Commercial spamflooding used by crooks to tie up their victims at key moments

Security expert Brian Krebs was the target of a malicious email flood, and writes firsthand about the experience. These floods -- which can be directed at any and all of your phone (voice or SMS) and email -- are used by crooks who want to busy-out all their victims' communications channels while they are ripping them off electronically. This kind of flooding is available as a (surprisingly cheap) commercial service.

Used mostly in private for myself and now offered to the respected public.

Spam using bots, having decent SMTP accounts.

Doing email floods using bots. Complete randomization of the letter, so the user could not block the flood by the signatures.

Flooder is capable of the following functionality:

Huge wave of emails is being instantly sent to the victim. (depending on the server load and amount of emails to be flooded)

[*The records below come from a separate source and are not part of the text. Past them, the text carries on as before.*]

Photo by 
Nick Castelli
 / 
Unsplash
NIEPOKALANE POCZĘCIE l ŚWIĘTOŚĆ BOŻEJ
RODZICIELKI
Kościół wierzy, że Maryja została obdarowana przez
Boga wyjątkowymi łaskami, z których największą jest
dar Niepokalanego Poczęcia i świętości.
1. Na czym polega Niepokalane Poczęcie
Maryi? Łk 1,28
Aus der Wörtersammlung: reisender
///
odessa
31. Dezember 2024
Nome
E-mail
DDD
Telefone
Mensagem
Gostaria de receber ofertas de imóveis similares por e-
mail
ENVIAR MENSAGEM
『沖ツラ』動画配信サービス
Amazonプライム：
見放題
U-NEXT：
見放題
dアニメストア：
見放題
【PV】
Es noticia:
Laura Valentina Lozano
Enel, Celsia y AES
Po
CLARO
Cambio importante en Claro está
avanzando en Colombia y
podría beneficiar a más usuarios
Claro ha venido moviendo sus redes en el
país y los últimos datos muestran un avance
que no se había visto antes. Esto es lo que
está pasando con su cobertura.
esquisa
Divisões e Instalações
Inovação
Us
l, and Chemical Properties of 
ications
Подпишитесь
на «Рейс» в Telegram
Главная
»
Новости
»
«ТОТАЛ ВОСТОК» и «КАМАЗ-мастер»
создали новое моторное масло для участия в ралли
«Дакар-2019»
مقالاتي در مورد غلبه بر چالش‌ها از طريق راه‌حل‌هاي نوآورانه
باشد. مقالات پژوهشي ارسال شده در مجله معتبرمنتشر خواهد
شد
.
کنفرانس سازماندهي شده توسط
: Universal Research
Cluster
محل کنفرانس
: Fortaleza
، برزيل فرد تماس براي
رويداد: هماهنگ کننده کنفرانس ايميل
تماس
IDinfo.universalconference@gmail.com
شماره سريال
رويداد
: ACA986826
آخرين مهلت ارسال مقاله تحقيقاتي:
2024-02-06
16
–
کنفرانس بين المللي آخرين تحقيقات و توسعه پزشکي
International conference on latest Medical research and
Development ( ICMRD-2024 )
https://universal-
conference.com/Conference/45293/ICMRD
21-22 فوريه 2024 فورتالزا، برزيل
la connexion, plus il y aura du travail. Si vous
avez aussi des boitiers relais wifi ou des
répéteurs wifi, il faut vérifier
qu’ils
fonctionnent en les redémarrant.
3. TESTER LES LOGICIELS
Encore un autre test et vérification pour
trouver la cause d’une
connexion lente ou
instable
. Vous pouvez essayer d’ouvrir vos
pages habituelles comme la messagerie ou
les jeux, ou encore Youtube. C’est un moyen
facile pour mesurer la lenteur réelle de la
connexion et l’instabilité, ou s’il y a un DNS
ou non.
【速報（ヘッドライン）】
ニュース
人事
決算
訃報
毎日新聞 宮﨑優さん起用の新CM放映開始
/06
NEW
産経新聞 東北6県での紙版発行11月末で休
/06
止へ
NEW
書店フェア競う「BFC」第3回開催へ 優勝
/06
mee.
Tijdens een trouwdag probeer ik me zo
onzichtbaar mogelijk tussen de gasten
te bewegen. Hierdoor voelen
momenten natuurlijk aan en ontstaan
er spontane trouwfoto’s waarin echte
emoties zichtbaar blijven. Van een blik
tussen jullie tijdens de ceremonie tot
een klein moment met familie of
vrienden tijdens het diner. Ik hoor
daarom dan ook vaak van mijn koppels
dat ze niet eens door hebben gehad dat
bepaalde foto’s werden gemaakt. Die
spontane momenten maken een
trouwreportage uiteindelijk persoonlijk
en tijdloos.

Delivery rate of 60-65% — depending on the SMTP servers.

Limit for flooding single email account on this server is 100,000 emails.

Plan – Children – 25,000 emails — $25
Plan – Medium – 50,000 emails — $40
Plan – Hard – 75,000 emails — $55
Plan – Monster – 100,000 emails — $70

Cyberheist Smokescreen: Email, Phone, SMS Floods


  1. krebs walks into a seedy bar, and the bartender says “what’ll ya have?” krebs orders a full bottle of mezcal tequila, opens it, and pours the contents on the floor. the dumbfounded barkeep has to know why he did it, and krebs replies “just here to remove a worm.”

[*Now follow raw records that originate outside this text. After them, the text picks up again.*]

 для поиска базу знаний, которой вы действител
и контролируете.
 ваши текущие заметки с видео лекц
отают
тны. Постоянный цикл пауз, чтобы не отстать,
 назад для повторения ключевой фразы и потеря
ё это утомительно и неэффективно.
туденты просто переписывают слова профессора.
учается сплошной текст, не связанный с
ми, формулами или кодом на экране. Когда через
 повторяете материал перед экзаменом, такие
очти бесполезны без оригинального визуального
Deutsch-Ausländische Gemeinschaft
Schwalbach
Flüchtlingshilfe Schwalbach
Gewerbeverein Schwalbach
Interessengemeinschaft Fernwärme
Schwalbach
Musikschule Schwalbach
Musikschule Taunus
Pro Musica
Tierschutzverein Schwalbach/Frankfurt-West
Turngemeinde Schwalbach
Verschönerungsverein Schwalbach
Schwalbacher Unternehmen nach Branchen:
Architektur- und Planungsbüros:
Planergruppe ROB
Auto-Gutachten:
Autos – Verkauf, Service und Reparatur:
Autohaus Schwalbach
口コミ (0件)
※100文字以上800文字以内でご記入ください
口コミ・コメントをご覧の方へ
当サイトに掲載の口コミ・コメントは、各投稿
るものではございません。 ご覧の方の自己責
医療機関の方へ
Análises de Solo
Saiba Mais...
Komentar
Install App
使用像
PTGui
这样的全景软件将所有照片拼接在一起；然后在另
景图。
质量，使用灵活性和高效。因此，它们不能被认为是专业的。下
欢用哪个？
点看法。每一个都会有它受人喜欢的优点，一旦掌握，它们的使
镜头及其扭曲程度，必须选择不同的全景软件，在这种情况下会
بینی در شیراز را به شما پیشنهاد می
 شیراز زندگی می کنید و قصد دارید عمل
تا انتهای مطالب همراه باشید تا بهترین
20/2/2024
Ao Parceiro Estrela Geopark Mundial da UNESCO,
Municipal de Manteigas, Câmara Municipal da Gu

  2. Hmmm…doesn’t Marcus do something like this to another classmate early in Little Brother creating a diversion so he and his friends sneak out of class?

  3. This sounds very Shadowrun.  Tie up the corporate network to cause a distraction while your team sneaks in to kidnap/rescue/recruit a talented employee who’s been working on a brilliant unauthorized side project.   Plus orks.